What you will do >> Report all lines in the records that hold the string "wide".

Entries taken from a collection
______

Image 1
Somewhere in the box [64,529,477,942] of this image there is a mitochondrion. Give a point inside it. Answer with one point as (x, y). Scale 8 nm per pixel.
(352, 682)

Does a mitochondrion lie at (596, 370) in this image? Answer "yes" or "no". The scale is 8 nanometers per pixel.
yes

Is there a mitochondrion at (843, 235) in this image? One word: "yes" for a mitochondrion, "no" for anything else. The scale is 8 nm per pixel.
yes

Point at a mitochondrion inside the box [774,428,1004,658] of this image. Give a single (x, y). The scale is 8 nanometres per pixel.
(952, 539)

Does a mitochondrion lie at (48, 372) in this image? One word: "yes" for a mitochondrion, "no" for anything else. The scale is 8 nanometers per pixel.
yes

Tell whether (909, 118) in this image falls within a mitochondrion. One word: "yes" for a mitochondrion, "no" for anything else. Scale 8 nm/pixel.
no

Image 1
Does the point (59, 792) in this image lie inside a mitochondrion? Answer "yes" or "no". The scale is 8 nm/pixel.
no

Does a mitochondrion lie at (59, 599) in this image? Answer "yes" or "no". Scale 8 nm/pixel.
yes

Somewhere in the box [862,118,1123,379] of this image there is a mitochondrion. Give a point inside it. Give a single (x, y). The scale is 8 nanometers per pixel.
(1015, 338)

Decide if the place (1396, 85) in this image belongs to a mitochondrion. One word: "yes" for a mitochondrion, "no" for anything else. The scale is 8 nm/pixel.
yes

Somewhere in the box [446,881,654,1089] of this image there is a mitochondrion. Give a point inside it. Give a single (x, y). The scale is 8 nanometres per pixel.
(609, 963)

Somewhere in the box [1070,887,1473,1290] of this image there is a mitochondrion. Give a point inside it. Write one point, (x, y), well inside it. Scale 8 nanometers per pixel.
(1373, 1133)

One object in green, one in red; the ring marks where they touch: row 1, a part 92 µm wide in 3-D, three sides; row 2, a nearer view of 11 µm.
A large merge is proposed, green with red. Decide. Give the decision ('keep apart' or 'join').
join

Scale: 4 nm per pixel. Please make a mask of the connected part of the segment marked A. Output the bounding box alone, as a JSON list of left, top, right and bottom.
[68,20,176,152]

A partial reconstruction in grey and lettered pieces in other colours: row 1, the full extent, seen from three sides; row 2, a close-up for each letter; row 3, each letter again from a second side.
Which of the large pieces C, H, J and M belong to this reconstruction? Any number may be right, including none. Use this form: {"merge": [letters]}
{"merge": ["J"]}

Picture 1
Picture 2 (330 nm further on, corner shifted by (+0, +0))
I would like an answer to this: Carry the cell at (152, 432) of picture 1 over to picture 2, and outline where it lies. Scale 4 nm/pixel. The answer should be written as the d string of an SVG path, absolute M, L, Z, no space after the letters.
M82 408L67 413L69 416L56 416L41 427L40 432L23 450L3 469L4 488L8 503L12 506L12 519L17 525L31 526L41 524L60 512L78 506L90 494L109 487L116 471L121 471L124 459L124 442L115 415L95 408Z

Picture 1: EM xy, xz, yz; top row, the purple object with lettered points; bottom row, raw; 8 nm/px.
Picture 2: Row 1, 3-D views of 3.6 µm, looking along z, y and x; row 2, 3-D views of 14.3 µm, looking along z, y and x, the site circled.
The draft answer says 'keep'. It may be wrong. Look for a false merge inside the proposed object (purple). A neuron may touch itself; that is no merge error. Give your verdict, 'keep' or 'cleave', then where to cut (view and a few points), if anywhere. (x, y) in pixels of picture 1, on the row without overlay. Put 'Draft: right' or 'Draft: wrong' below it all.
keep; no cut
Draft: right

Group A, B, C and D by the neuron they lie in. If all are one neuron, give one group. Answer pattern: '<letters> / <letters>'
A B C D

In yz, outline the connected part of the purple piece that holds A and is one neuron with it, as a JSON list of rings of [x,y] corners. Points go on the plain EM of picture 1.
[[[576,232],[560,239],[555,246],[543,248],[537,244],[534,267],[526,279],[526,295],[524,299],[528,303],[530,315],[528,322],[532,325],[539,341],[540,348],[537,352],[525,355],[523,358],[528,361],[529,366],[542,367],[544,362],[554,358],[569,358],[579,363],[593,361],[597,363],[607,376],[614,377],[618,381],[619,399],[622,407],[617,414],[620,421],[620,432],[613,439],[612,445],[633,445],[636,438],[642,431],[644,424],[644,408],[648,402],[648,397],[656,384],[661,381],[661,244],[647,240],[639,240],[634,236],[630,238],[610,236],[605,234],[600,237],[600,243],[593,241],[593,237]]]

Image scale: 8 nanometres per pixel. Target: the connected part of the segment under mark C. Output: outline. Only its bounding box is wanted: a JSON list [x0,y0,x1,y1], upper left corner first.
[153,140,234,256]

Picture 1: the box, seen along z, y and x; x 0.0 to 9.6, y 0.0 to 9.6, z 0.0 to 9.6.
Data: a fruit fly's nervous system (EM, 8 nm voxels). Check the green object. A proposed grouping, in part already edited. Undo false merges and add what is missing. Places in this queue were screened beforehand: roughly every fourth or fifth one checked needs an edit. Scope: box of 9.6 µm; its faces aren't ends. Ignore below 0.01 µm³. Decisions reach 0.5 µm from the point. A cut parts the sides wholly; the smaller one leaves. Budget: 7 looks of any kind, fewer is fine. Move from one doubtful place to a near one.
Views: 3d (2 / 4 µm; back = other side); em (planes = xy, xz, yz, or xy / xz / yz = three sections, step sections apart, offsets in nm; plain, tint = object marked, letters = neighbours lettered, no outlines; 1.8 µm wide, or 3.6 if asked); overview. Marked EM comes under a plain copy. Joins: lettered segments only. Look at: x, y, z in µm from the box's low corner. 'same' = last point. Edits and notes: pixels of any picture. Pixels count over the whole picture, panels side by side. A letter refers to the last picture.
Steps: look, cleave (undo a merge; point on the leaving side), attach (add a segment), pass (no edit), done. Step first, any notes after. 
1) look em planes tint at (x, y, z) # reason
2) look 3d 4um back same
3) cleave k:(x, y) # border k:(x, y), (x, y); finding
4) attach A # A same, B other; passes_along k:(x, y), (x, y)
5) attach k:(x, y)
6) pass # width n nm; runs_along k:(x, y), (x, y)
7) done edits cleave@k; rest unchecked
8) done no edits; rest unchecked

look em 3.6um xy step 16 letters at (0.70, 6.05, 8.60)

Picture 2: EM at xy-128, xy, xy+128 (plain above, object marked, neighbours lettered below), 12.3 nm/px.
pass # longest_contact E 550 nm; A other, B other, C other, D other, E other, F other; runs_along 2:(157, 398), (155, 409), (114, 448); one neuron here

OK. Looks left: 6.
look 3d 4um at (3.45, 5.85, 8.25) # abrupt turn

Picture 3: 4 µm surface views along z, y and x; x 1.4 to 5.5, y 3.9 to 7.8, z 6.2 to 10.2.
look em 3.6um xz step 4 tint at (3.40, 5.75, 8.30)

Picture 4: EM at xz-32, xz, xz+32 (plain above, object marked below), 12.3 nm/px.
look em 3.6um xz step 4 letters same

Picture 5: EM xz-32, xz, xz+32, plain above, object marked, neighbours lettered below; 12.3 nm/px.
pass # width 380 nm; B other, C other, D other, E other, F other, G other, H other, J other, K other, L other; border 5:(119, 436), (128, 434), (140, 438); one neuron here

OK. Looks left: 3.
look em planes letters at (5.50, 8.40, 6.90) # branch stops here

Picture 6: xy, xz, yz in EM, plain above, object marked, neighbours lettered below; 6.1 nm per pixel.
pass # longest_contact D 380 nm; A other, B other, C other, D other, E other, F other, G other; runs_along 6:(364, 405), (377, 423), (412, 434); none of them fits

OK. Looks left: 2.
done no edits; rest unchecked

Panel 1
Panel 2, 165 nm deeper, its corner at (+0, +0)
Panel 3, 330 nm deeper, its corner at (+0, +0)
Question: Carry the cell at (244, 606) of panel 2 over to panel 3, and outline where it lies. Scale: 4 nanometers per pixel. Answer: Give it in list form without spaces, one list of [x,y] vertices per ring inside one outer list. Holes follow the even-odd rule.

______

Task solution >>
One object in green, one in red; the ring marks where they touch: row 1, a part 92 µm wide in 3-D, three sides; row 2, a nearer view of 11 µm.
Views: 3d (2 / 4 µm; back = other side); em (planes = xy, xz, yz, or xy / xz / yz = three sections, step sections apart, offsets in nm; plain, tint = object marked, letters = neighbours lettered, no outlines; 1.8 µm wide, or 3.6 if asked); overview. Marked EM comes under a plain copy. Joins: lettered segments only. Look at: x, y, z in µm from the box's low corner. 'same' = last point. Edits and notes: pixels of any picture. Pixels count over the whole picture, panels side by side. A letter refers to the last picture.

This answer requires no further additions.